- **WORKING DATA**:
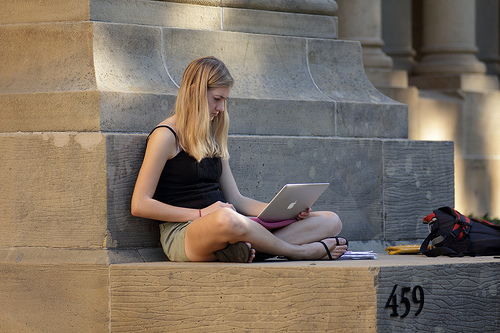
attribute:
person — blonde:
[129, 59, 249, 259]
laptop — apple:
[282, 179, 321, 213]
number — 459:
[386, 277, 429, 321]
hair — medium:
[188, 58, 211, 138]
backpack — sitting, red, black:
[426, 203, 490, 256]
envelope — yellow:
[378, 244, 417, 255]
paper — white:
[346, 246, 376, 263]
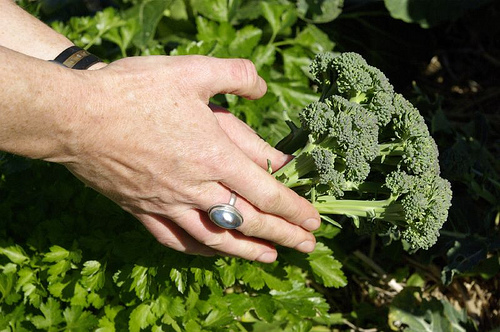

- **WORK TASK**: Reproduce every line of text in the data above word for word, and leave the pictures out.

- **REPLY**:
attribute:
person — blonde:
[129, 59, 249, 259]
laptop — apple:
[282, 179, 321, 213]
number — 459:
[386, 277, 429, 321]
hair — medium:
[188, 58, 211, 138]
backpack — sitting, red, black:
[426, 203, 490, 256]
envelope — yellow:
[378, 244, 417, 255]
paper — white:
[346, 246, 376, 263]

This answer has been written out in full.